> _Record excerpts_
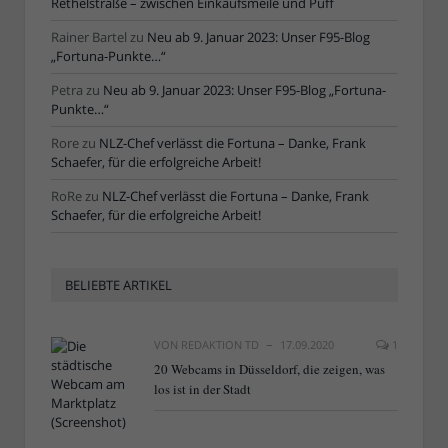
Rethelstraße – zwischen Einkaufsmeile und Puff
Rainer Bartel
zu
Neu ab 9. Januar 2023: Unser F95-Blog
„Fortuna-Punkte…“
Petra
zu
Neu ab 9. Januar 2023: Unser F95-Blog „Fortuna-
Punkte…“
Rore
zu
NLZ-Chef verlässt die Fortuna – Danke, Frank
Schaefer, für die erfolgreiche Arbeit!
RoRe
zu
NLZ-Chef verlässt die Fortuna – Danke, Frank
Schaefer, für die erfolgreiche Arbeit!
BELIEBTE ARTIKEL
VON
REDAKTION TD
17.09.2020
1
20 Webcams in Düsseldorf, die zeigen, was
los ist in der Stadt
==
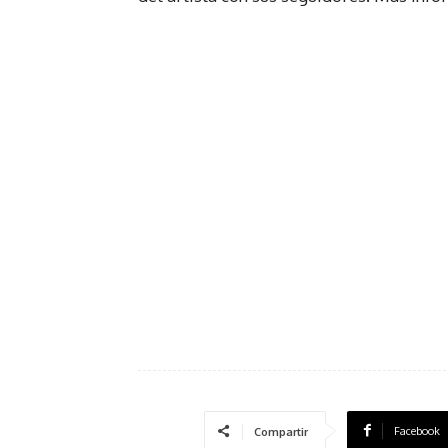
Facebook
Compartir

> _Goal of the exercise_
Wherever a line in the entries above holds "Unser", copy that line.

> _Output of the task_
Neu ab 9. Januar 2023: Unser F95-Blog
Neu ab 9. Januar 2023: Unser F95-Blog „Fortuna-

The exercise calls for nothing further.